Der weltweit tätige Konzern mit 84.494 Mitarbeitenden verzeichnet in den ersten sechs Monaten einen Umsatz von 9,9 Mrd. Euro. Das entspricht einem Plus von 18,4 % im Vergleich zum Vorjahreszeitraum. Währungsbereinigt sind es 17,0 %.
„Liefer- und Materialengpässe, Preissteigerungen, Corona-Pandemie und seit Februar der Konflikt in der Ukraine: Die Bewältigung dieser Krisenherde, die gerade geballt über die Wirtschaft hereinbrechen, ist für uns alle sehr herausfordernd. Aktuell spitzt sich die Energiekrise zu und wir suchen alle nach Alternativen – was wiederum im Hinblick auf die Transformation zu mehr Nachhaltigkeit eine Chance sein kann. Vor diesem Hintergrund so positive Ergebnisse zu erzielen, stellt uns mehr als zufrieden. Dennoch ist uns klar, dass wir angesichts der abkühlenden Konjunktur diese hohen Wachstumsraten voraussichtlich nicht halten werden können“, resümiert Robert Friedmann, Sprecher der Konzernführung der Würth-Gruppe.
Das Betriebsergebnis der Würth-Gruppe liegt Stand Juni 2022 bei 720 Mio. Euro – und damit deutlich über dem Vorjahr (520 Mio. Euro). Grund für die positive Entwicklung sind Produktivitätssteigerungen vor allem bei den großen, etablierten Gesellschaften in Deutschland, Südeuropa und den USA.

========

> **AUFGABEN**:
(a) Prüfe für jede der Aussagen (i) bis (iii), ob sie mit dem Text zur Halbjahresbilanz der Würth-Gruppe übereinstimmt, und belege jedes Ja oder Nein mit den entscheidenden Worten aus dem Text: (i) Der Konzern beschäftigt 84.494 Mitarbeitende. (ii) Das Betriebsergebnis lag im Vorjahr bei 720 Mio. Euro. (iii) Robert Friedmann geht davon aus, dass die hohen Wachstumsraten gehalten werden können.
(b) Gib einen Abschnitt aus dem Text zur Halbjahresbilanz der Würth-Gruppe wortgetreu wieder, und zwar ab den Worten „Das Betriebsergebnis der“ bis einschließlich der Worte „und den USA.“.
Das Material stammt aus einer anderen Quelle als der Text.

Gesammelte Dateneinträge
========

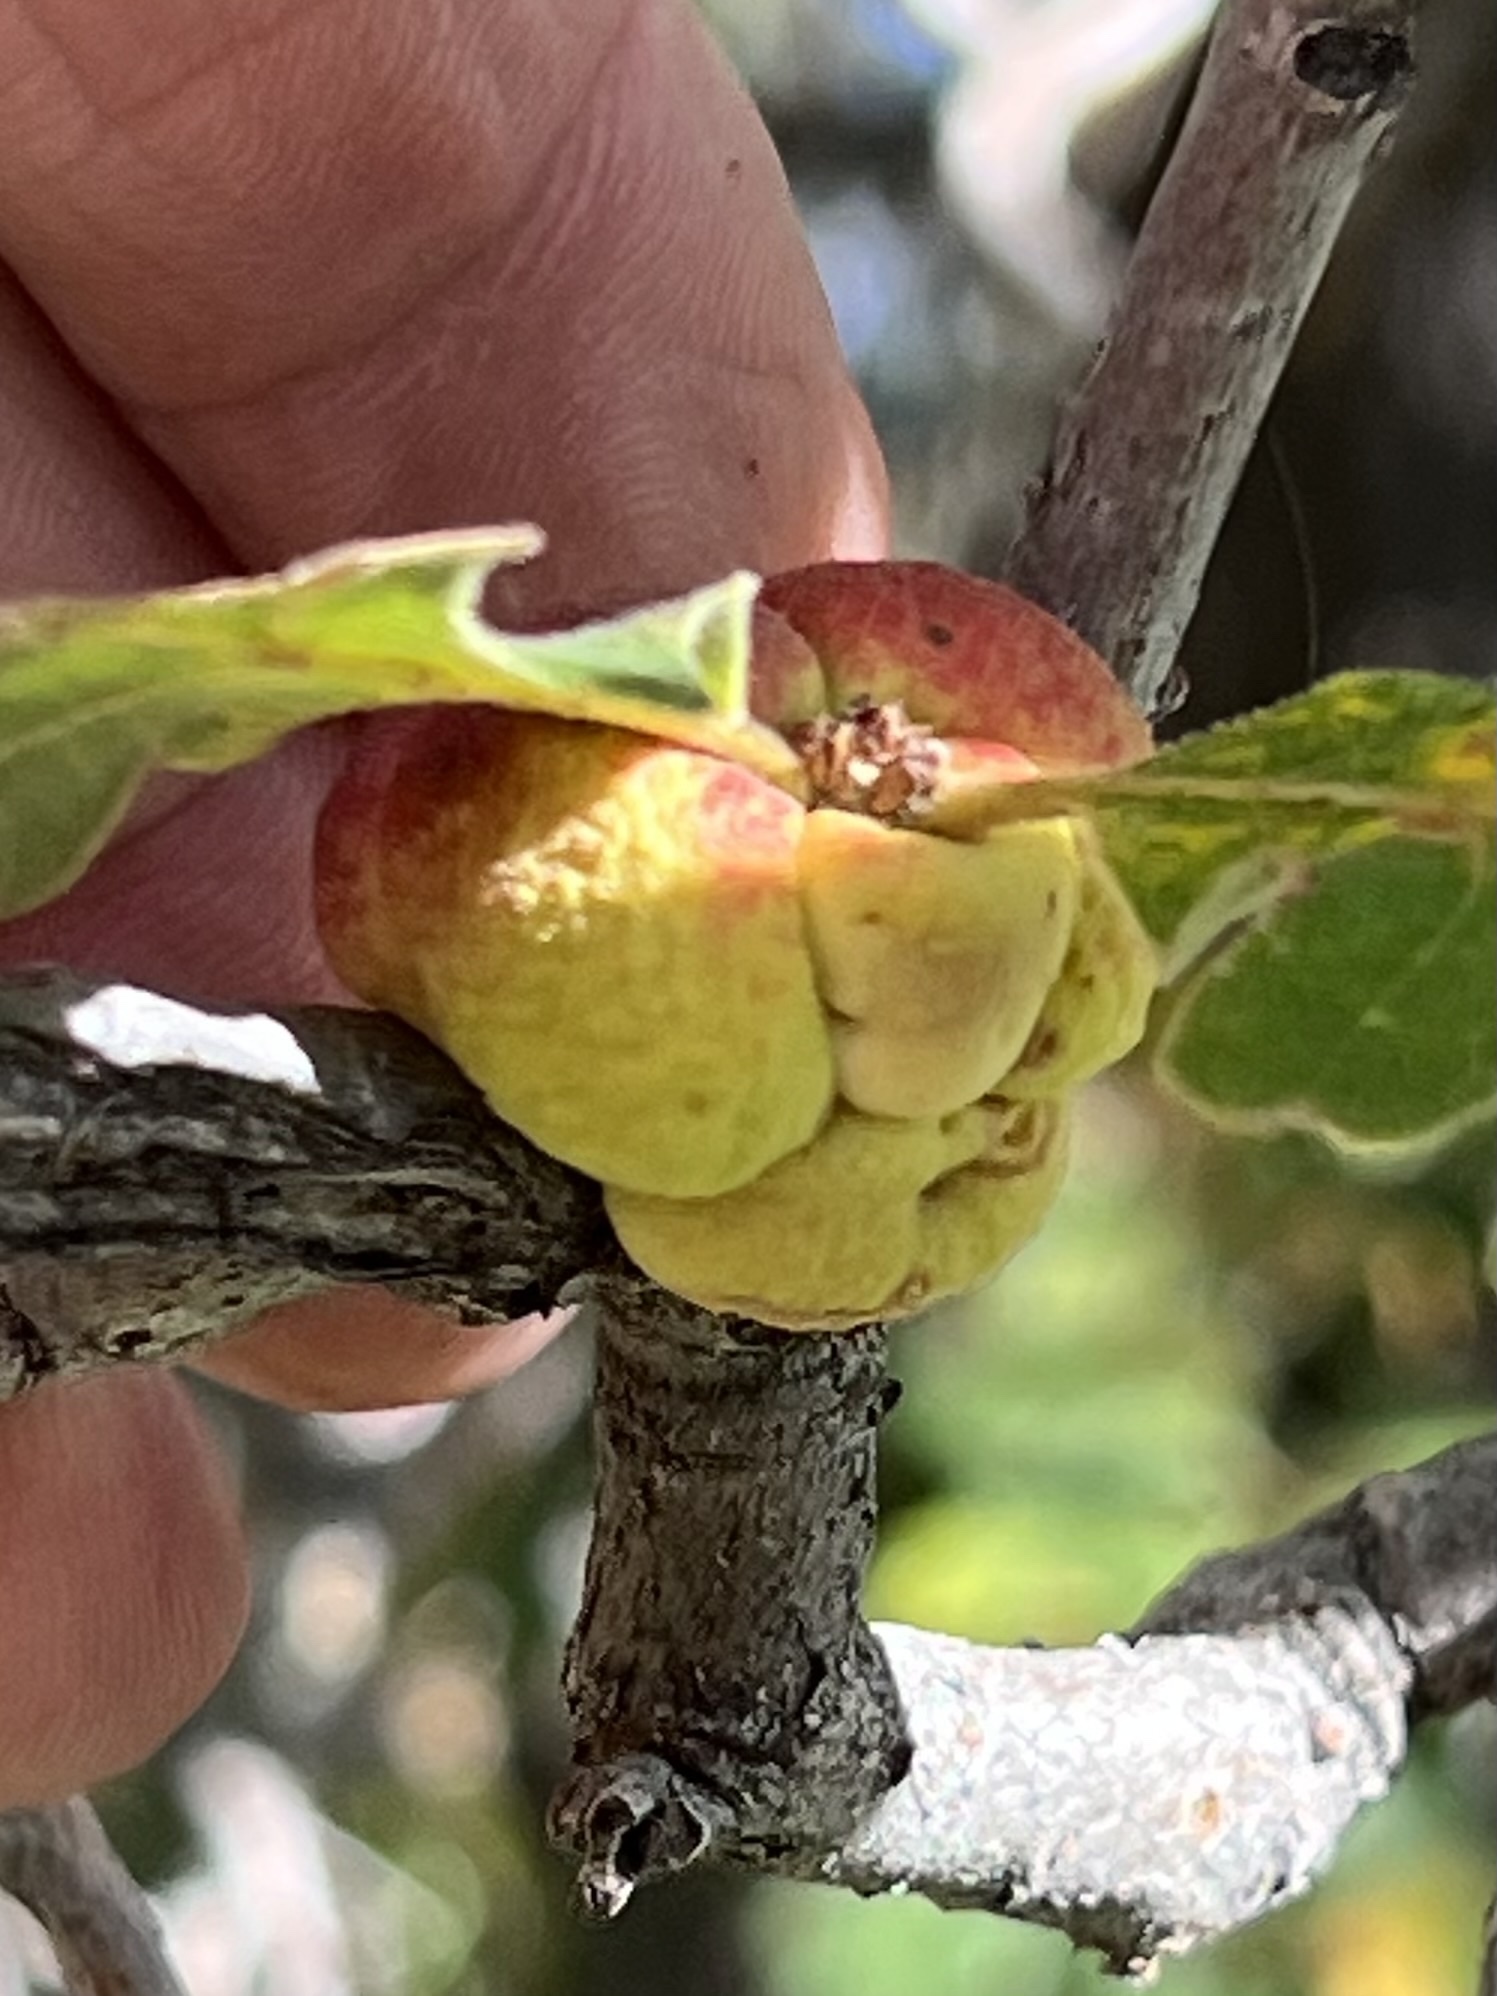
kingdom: Animalia
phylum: Arthropoda
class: Insecta
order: Hymenoptera
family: Cynipidae
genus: Disholcaspis
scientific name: Disholcaspis
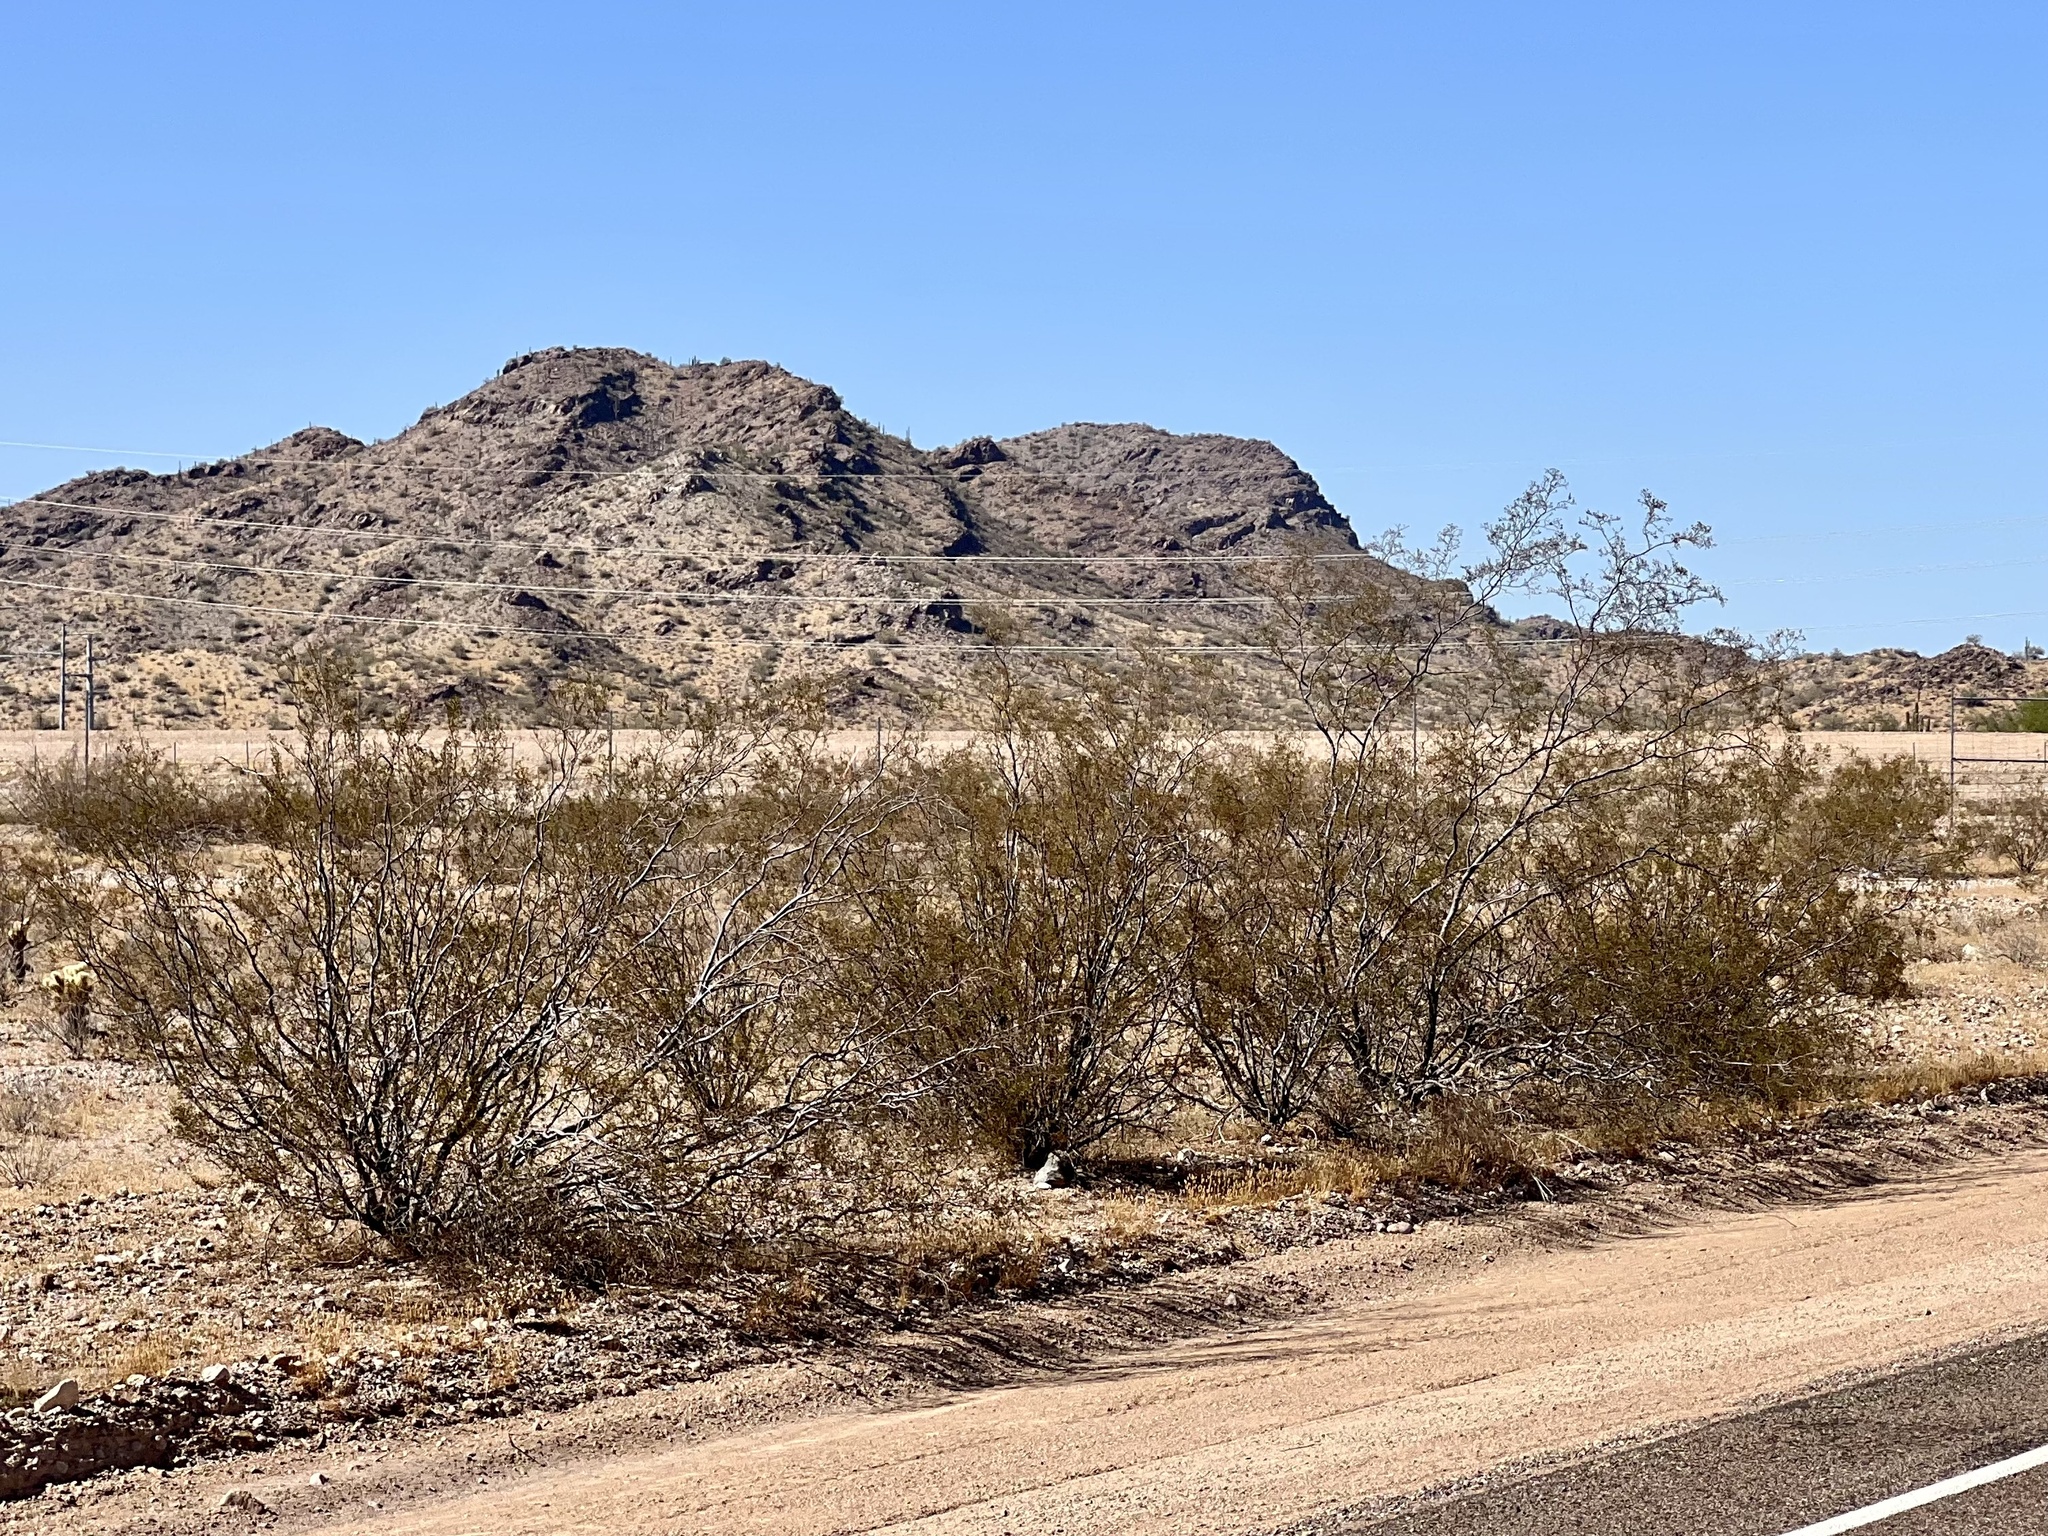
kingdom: Plantae
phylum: Tracheophyta
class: Magnoliopsida
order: Zygophyllales
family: Zygophyllaceae
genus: Larrea
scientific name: Larrea tridentata
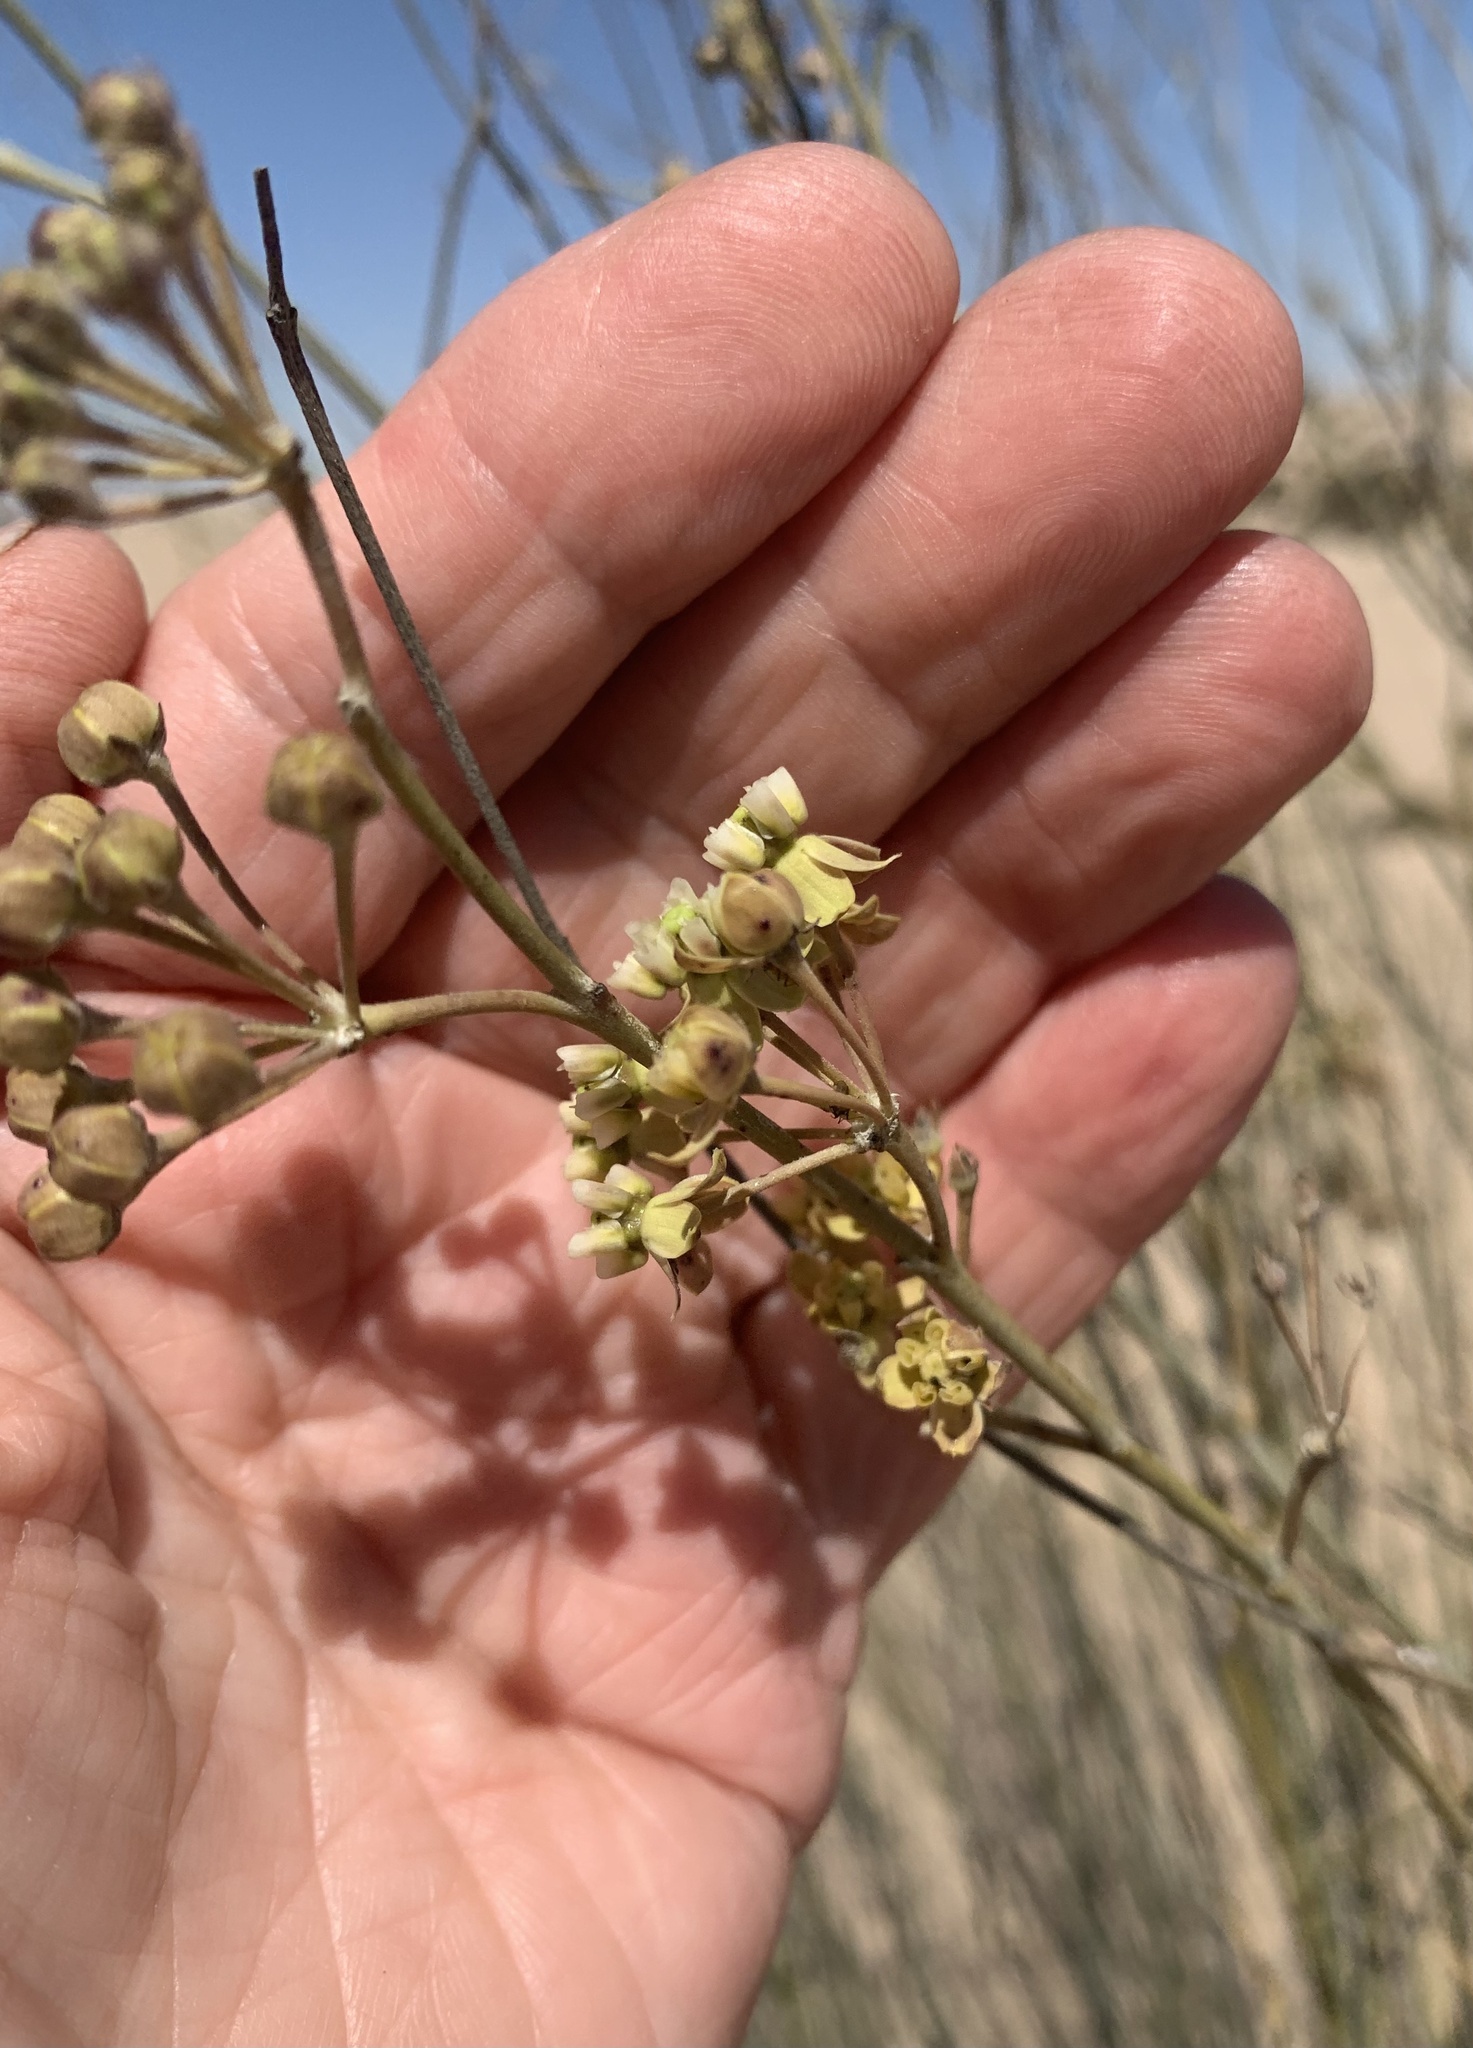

========

> **ERGEBNISSE JE AUFGABE**:
(a)
(i) Ja: „Der weltweit tätige Konzern mit 84.494 Mitarbeitenden“
(ii) Nein: „deutlich über dem Vorjahr (520 Mio. Euro)“
(iii) Nein: „diese hohen Wachstumsraten voraussichtlich nicht halten werden können“

(b)
Das Betriebsergebnis der Würth-Gruppe liegt Stand Juni 2022 bei 720 Mio. Euro – und damit deutlich über dem Vorjahr (520 Mio. Euro). Grund für die positive Entwicklung sind Produktivitätssteigerungen vor allem bei den großen, etablierten Gesellschaften in Deutschland, Südeuropa und den USA.